Neither side believes the other has offered enough for talks to reach a conclusion, with the British government deriding the EU for its hard-line stance on fisheries and the EU calling for the UK to cede ground in other key areas such as business subsidies.

The deadlock was set to continue overnight, when Mr Johnson and European Commission President Ursula von der Leyen were due to discuss the impasse in a video call.
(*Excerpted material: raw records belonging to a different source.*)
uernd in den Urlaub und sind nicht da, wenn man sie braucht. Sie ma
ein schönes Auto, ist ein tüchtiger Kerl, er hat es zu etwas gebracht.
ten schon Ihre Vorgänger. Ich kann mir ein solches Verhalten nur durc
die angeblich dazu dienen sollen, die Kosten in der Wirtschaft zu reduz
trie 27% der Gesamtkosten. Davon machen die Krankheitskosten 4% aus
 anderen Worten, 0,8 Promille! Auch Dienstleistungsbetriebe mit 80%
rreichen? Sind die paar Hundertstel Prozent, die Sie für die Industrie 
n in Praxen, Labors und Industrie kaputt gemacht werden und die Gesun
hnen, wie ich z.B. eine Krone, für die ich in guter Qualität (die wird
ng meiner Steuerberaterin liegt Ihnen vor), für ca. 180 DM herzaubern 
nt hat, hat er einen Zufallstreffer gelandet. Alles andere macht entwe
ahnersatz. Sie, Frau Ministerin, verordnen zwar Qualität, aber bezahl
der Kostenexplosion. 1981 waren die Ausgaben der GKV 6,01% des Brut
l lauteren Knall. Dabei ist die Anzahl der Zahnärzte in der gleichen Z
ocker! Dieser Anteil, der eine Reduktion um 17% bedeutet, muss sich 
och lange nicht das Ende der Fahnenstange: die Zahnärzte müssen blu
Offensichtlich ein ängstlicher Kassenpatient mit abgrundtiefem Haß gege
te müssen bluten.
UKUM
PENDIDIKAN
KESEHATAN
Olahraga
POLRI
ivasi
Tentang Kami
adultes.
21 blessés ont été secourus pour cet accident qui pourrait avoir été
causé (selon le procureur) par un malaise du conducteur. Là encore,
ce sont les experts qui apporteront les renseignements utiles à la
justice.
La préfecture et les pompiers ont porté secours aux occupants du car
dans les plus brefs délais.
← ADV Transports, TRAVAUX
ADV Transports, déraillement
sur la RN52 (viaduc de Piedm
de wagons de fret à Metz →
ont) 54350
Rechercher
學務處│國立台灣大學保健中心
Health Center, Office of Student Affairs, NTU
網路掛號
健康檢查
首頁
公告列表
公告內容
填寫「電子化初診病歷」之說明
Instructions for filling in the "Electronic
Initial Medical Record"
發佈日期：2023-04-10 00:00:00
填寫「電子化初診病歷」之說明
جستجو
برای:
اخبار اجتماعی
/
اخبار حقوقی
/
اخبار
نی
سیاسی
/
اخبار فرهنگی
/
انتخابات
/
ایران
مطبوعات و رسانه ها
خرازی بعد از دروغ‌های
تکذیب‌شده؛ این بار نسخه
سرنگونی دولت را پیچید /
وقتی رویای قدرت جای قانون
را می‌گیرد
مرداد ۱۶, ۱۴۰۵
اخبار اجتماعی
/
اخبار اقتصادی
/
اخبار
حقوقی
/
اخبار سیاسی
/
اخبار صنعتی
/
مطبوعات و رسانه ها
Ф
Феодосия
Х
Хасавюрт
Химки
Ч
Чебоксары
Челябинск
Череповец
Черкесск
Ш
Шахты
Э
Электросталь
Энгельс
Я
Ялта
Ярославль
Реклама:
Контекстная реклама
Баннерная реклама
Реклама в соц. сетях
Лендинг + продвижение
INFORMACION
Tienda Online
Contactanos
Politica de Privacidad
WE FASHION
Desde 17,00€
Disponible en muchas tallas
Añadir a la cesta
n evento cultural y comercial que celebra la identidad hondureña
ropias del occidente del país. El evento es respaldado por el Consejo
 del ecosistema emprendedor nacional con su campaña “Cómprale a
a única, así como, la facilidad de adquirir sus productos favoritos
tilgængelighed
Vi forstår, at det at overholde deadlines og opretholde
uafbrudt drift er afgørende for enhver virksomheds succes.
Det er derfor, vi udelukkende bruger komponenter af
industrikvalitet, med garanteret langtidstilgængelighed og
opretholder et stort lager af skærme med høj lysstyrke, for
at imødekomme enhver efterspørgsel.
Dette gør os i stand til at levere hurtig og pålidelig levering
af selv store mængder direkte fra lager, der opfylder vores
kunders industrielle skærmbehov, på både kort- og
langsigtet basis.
The prime minister has said he will walk away from the negotiatio­ns if there is no clear progress by today, when EU leaders hold a summit in Brussels.
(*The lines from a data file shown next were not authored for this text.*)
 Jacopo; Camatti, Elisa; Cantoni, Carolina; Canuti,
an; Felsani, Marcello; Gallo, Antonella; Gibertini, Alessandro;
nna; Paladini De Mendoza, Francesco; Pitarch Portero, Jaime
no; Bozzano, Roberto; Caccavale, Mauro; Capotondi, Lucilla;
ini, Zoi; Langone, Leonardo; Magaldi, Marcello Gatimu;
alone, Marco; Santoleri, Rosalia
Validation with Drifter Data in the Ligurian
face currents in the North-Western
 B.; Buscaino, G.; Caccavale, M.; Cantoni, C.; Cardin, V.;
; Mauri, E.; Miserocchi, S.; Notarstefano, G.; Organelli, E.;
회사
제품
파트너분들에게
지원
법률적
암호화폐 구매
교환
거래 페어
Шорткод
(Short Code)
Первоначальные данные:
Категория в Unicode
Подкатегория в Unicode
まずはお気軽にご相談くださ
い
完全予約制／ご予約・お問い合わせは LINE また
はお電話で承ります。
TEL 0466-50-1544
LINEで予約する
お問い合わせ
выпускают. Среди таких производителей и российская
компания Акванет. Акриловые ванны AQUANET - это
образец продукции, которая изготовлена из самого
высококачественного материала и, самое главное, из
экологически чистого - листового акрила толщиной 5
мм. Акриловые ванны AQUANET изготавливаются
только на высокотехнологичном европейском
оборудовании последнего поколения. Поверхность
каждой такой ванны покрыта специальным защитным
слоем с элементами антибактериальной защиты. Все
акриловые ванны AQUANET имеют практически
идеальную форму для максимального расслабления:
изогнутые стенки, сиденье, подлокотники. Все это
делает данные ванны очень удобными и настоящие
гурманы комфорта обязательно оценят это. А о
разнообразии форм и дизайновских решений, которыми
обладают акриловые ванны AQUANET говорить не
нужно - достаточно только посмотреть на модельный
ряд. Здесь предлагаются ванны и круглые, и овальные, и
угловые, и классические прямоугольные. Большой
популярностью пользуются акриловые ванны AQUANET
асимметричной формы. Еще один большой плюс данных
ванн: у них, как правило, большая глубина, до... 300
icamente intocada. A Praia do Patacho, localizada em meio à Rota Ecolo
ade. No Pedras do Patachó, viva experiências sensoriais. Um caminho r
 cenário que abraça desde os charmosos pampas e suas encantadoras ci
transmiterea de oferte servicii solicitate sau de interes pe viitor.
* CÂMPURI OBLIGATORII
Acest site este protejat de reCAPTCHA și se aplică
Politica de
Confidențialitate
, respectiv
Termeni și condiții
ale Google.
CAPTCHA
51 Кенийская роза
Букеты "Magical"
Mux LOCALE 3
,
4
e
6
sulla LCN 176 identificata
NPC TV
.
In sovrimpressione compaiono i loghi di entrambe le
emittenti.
“We want an agreement,” German Chancellor Angela Merkel told a virtual EU conference. “But we also have to take into account the reality: an agreement has to be in the interests of both parties, in British interests as well as the interests of the 27-member European Union.”

Failure t o secure an accord would see Britain leave the single market and customs union at yearend without a trade deal in place, triggering disruption and additional costs for millions of businesses and consumers already reeling from the coronaviru­s.
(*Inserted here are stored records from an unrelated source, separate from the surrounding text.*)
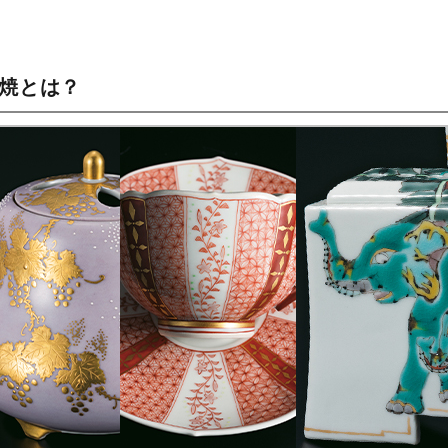
谷焼とは？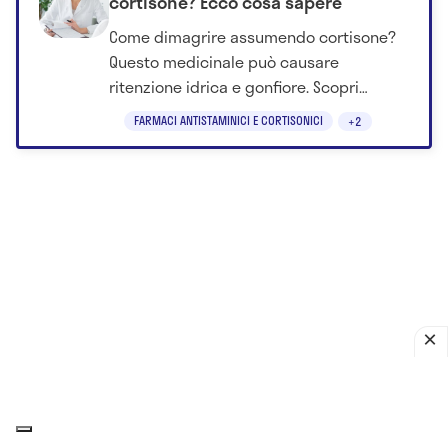
cortisone? Ecco cosa sapere
Come dimagrire assumendo cortisone?
Questo medicinale può causare
ritenzione idrica e gonfiore. Scopri
perché accade e quali strategie
FARMACI ANTISTAMINICI E CORTISONICI
+2
adottare.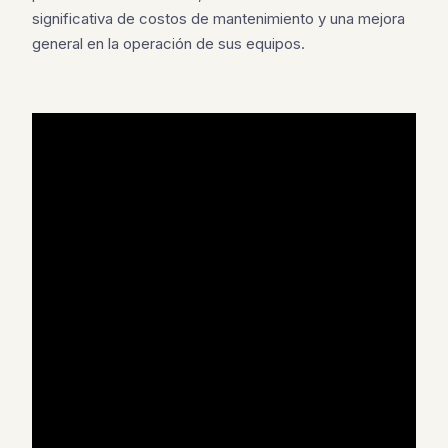
significativa de costos de mantenimiento y una mejora
general en la operación de sus equipos.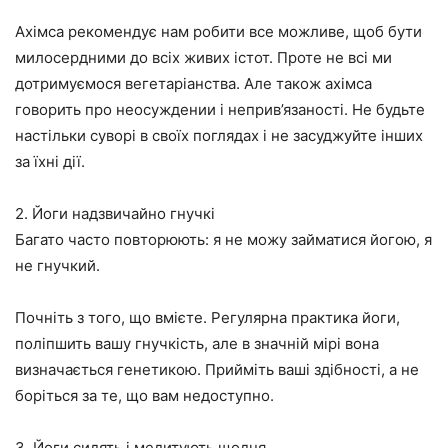
Ахімса рекомендує нам робити все можливе, щоб бути
милосердними до всіх живих істот. Проте не всі ми
дотримуємося вегетаріанства. Але також ахімса
говорить про неосуждении і неприв’язаності. Не будьте
настільки суворі в своїх поглядах і не засуджуйте інших
за їхні дії.
2. Йоги надзвичайно гнучкі
Багато часто повторюють: я не можу займатися йогою, я
не гнучкий.
Почніть з того, що вмієте. Регулярна практика йоги,
поліпшить вашу гнучкість, але в значній мірі вона
визначається генетикою. Прийміть ваші здібності, а не
боріться за те, що вам недоступно.
3. Йоги сидять і медитують щодня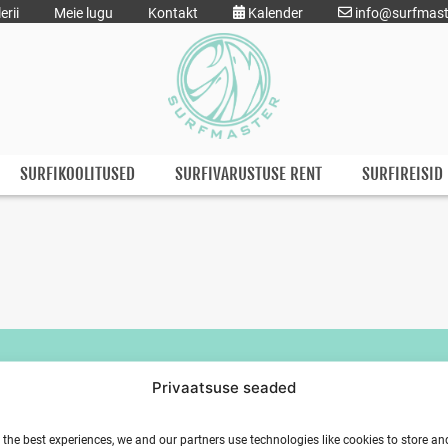
erii
Meie lugu
Kontakt
Kalender
info@surfmast
SURFIKOOLITUSED
SURFIVARUSTUSE RENT
SURFIREISID
Privaatsuse seaded
 the best experiences, we and our partners use technologies like cookies to store an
At the summit in Brussels, the 27 EU leaders will say that “progress on the key issues of interest to the Union is still not sufficient for an agreement to be reached”.

Speaking to a meeting of EU European affairs ministers in Luxembourg, the bloc’s chief negotiator, Michel Barnier, said not enough progress has been made for the talks to enter the intensive final phase, according to officials close to the discussion.

A spokesman for Mr Johnson responded by saying the UK was ready to leave without a deal.

A British official, speaking on condition of anonymity, said the EU had run the clock down deliberate­ly and now needed to up the pace and inject some creativity to save the deal. The official also expressed frustratio­n at the EU’s position, saying the UK had moved a long way since the beginning of the year.

One of the key obstacles to a deal remains what access EU boats will have to UK fishing waters.

France wants the same rights it enjoys today under the EU’s Common Fisheries Policy, something the UK government has rejected.